Rent this movie on Amazon Prime here: The Silence Of The Lambs
The Dinner: Grilled Rack of Lamb with Spring Garlic and Fava Bean Puree
Recipe feeds 2-3 people
1 full Rack of Lamb
4 Medium-Sized leeks
1 cup Fava Beans Shelled
1 tablespoon Fresh Chopped Chives
Two Sprigs of Fresh Thyme
One Knob Unsalted Butter
1) Heat grill to 400
2) Separate each lamb lollipop with a knife. Lightly brush both sides with olive oil and add salt, pepper, and thyme. Set aside.
3) Cut green tops off of leeks, rinse and brush with olive oil. Wrap in aluminum foil to make a “pocket”. Place in a covered grill for 25 minutes on the upper rack.
4) Meanwhile, bring salted water to a boil. Once boiling, quickly blanch favas for 1-2 minutes. Drain and puree. Add a little bit of water until the consistency is smooth but not runny. Add a squeeze of lemon and salt to taste.
5) As leeks near completion, check to make sure it is tender and can be punctured easily with a fork. If not, cover the grill and continue cooking until soft. Once done, melt a knob of butter over the leeks, add a dash of salt and pepper.

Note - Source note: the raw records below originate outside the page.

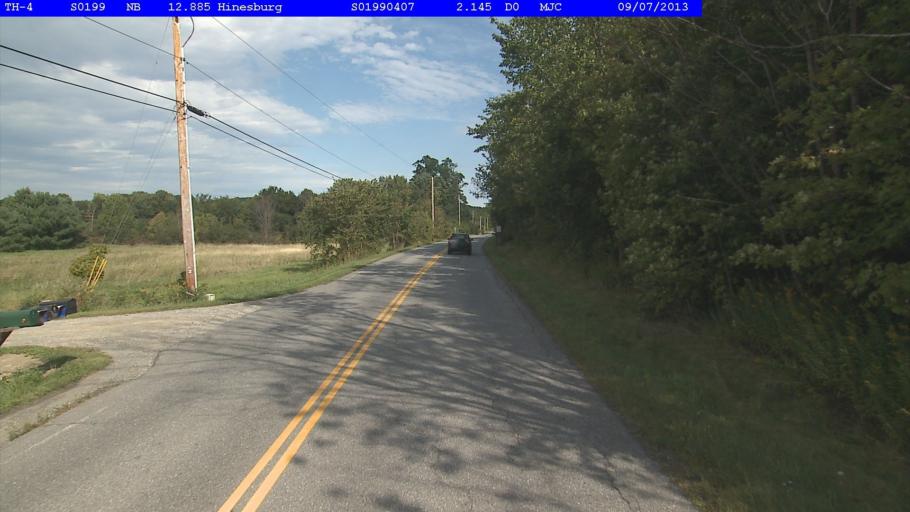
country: US
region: Vermont
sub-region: Chittenden County
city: Hinesburg
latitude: 44.3088
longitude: -73.1091
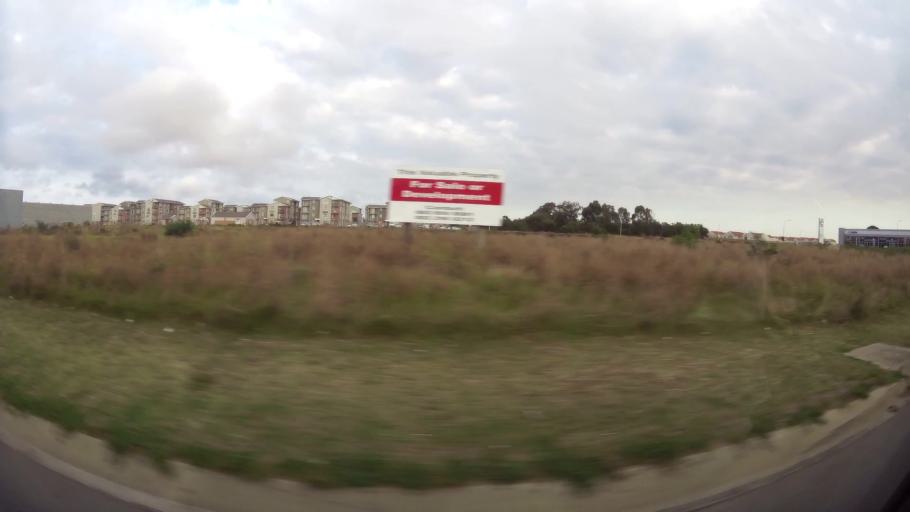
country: ZA
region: Eastern Cape
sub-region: Nelson Mandela Bay Metropolitan Municipality
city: Port Elizabeth
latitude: -33.9705
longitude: 25.5546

6) Place lamb on the grill uncovered. Cook on each side for about two minutes or until desired doneness is achieved.
7) Using a spoon, spread fava puree on the bottom of the plate in an artistic fashion. Place down 1-2 leeks per plate and 3-4 lamb lollipops on top. Add a squeeze of lemon and garnish with fresh chives.
Note: This is a very seasonally inspired dish. If possible, visit your local farmers market for f f f f favas and leeks.